Thus far I have written about how great test and quality work is. This is not the whole picture – far too often, quality work is not a pleasant experience. It is soul crushing to do a job that you know will end up having no impact at all.
Sometimes Bad Testing even has a negative effect on quality. Allow me to list 3 Quality Antipatterns that will leave you worse off than when you started:
Bad Testability
Once I was in a team where the usual process went as follows:
- Developer tests the happy path, and it works.
- Tester does some deeper testing, and it works.
- Acceptance test is performed, and it works.
- Feature immediately breaks in production. Every time.
The reason? The environment and data used for development, test and acceptance differs significantly from the production environment. So whatever the team does to ensure quality is meaningless. The Bad Testability Antipattern creates a false sense of security.
Non-maintainable autotests
Speaking of a false sense of security, have you ever heard someone brag about their “100% Test Coverage”? This kind of talk smells of a dangerous mindset:
- that all tests are automatable
- that testability is static and not an issue
- that there is a finite amount of test that can be performed
- that we don’t need or want fallible humans to complicate our work
Autotests that are poorly designed are hard to maintain. Now you have ended up with a bigger workload, but no improvement in quality. Some autotests are permanently broken, and the team doesn’t question that. But worse, what about the autotests that run for years and never fail? What do they test in the first place?
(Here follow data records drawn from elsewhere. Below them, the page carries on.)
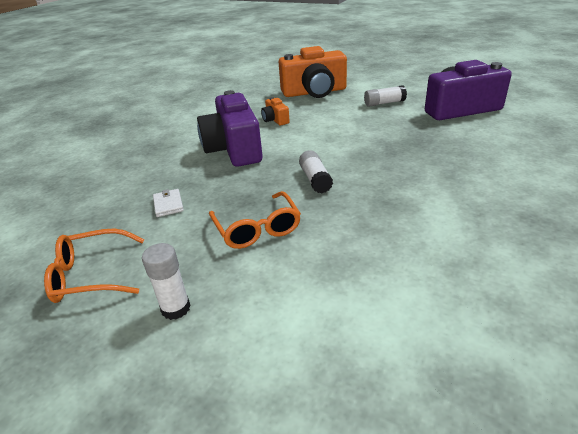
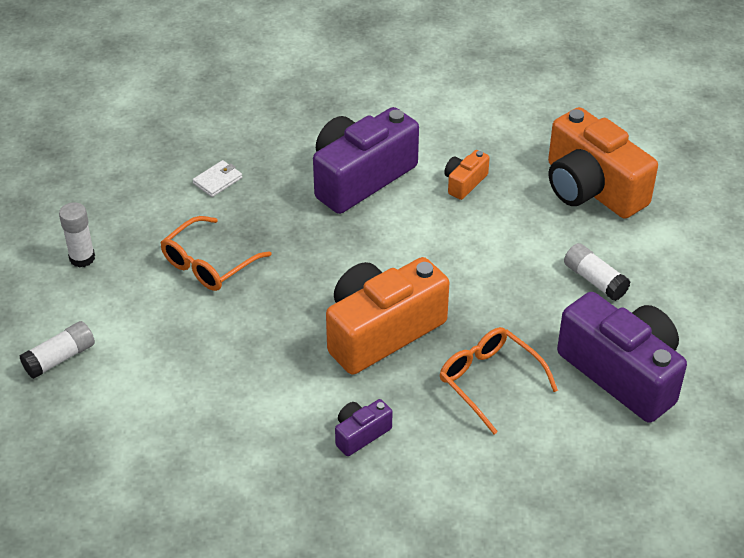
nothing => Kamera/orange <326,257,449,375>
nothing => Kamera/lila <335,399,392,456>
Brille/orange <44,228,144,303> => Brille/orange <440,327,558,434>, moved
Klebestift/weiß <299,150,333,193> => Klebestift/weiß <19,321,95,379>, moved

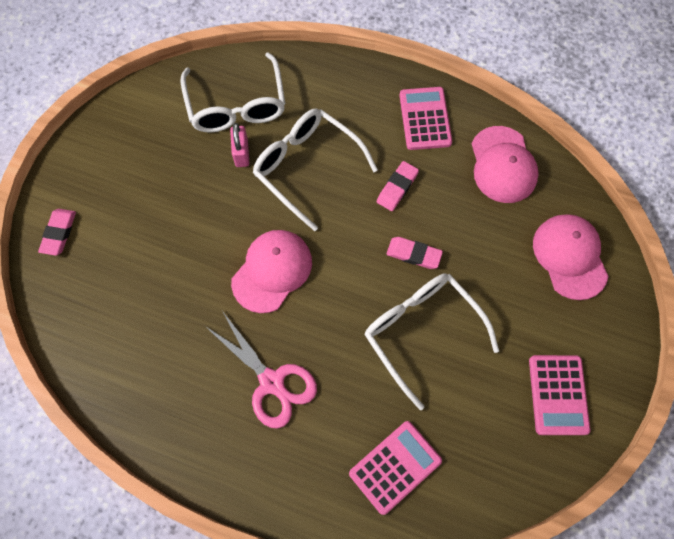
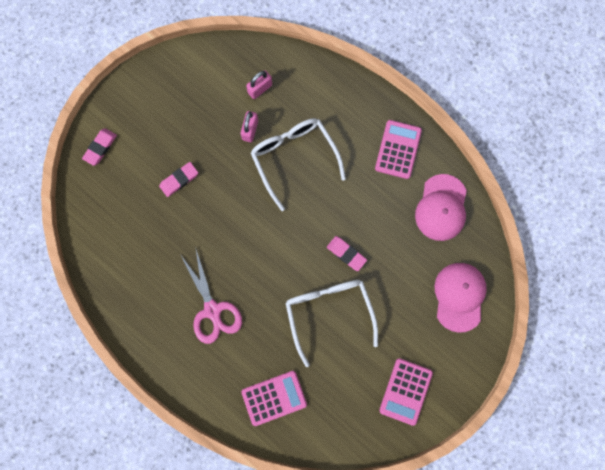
Kappe/rosa <231,230,312,313> => nothing
Radiergummi/rosa <377,161,419,211> => Radiergummi/rosa <159,162,198,197>, moved
Brille/weiß <180,52,285,133> => Vorhängeschloss/rosa <246,70,272,99>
Autotest is one of many testing tools, and it must be used with purpose and intent.
Rebound effect
This antipattern is borrowed from the field of climate and energy efficiency. “The money I save by driving electric I spend on a trip to Thailand” leaves you with a negative climate rec´bound effect from the change. Do you recognize these thought patterns?
- “I’m too stressed to write clean code. Let’s just commit this and hope QA catches and fixes it”
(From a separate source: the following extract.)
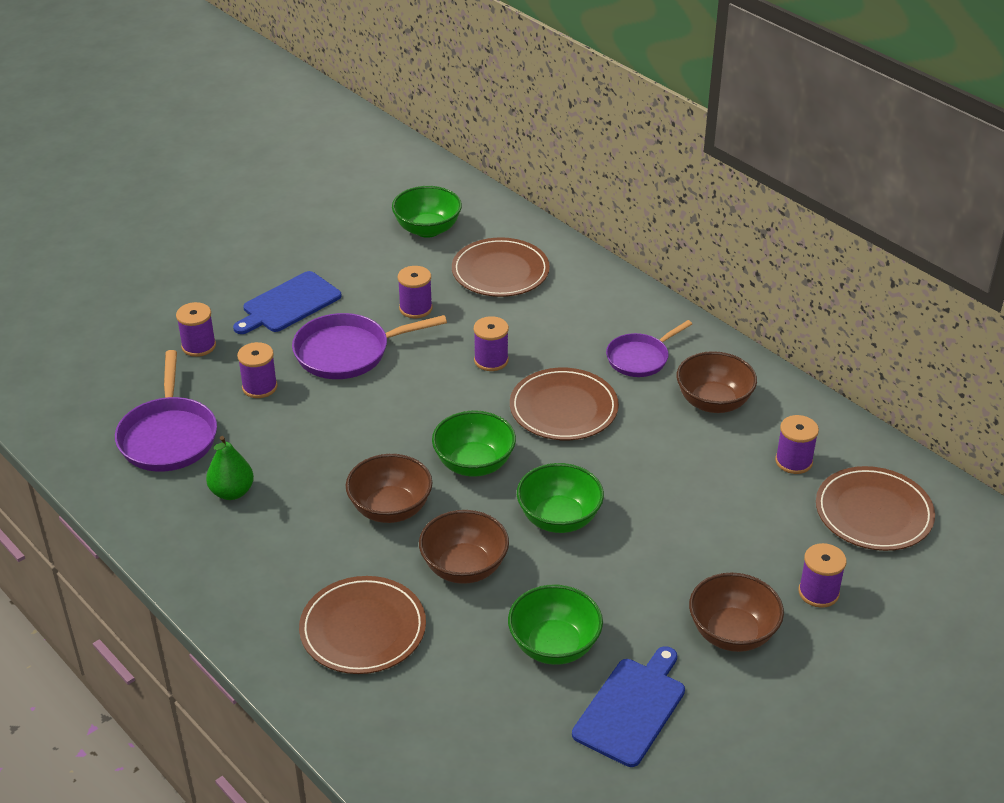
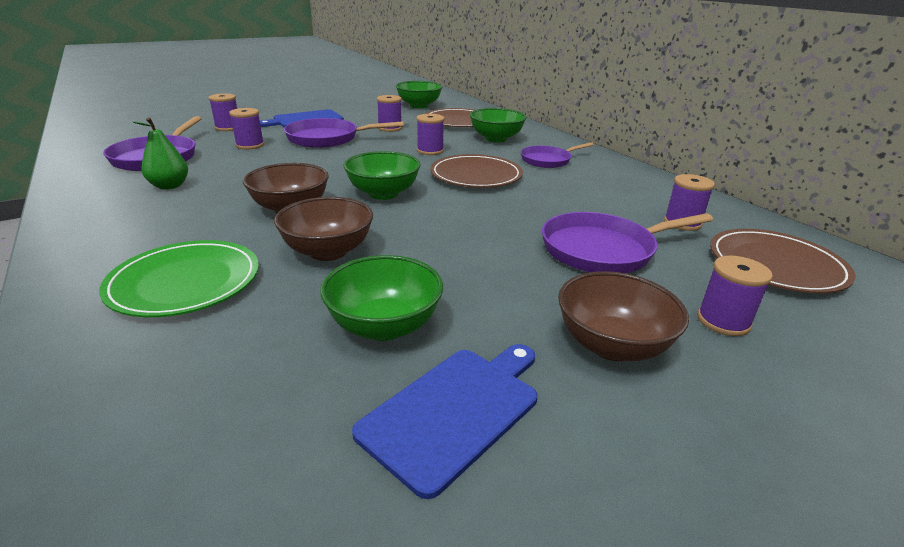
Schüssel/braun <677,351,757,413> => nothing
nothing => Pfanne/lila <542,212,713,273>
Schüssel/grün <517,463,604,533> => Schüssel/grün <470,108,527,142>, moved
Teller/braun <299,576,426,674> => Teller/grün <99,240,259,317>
- “I don’t understand this story, and also there’s a scary QA person who’s gonna evaluate my work and find out that I’m an impostor”
Thus it is very important to evaluate your quality interventions and look out for regressions in other places that may have been caused by a well-meaning change.
We all want to create value in our day job. Can you think of other quality antipatterns?
Excellent article Emma, really hits home that we need to be smart when thinking about quality. I love the rebound effect especially, that’s new to me.
Possibly another example is running types of tests that don’t matter. For example, running deep, lengthy user experience tests on an application that’s only going to be used a couple of times by IT systems administrators. You may find lots of user experience bugs, but IT systems administrators may not care about these as much as functionality or security, so it’s mostly time wasted in trying to improve user experience quality.
Good one! Digging deep and thoroughly in the wrong place.
I just googled it, it’s called the Streetlight Effect.
Bad tests allow improvement. It means people are trying. No tests mean you don’t have a culture of testing. This is much harder to fix.
Thank you for your view. In my experience, it’s a lot harder to change an existing culture than to add one for a scope that people are aware of is missing. I can imagine other contexts, but I haven’t experienced them myself. From what I’ve seen, bad testing is a symptom of not wanting to see or act on relevant test findings, and lack of testing is a symptom of lack of know-how.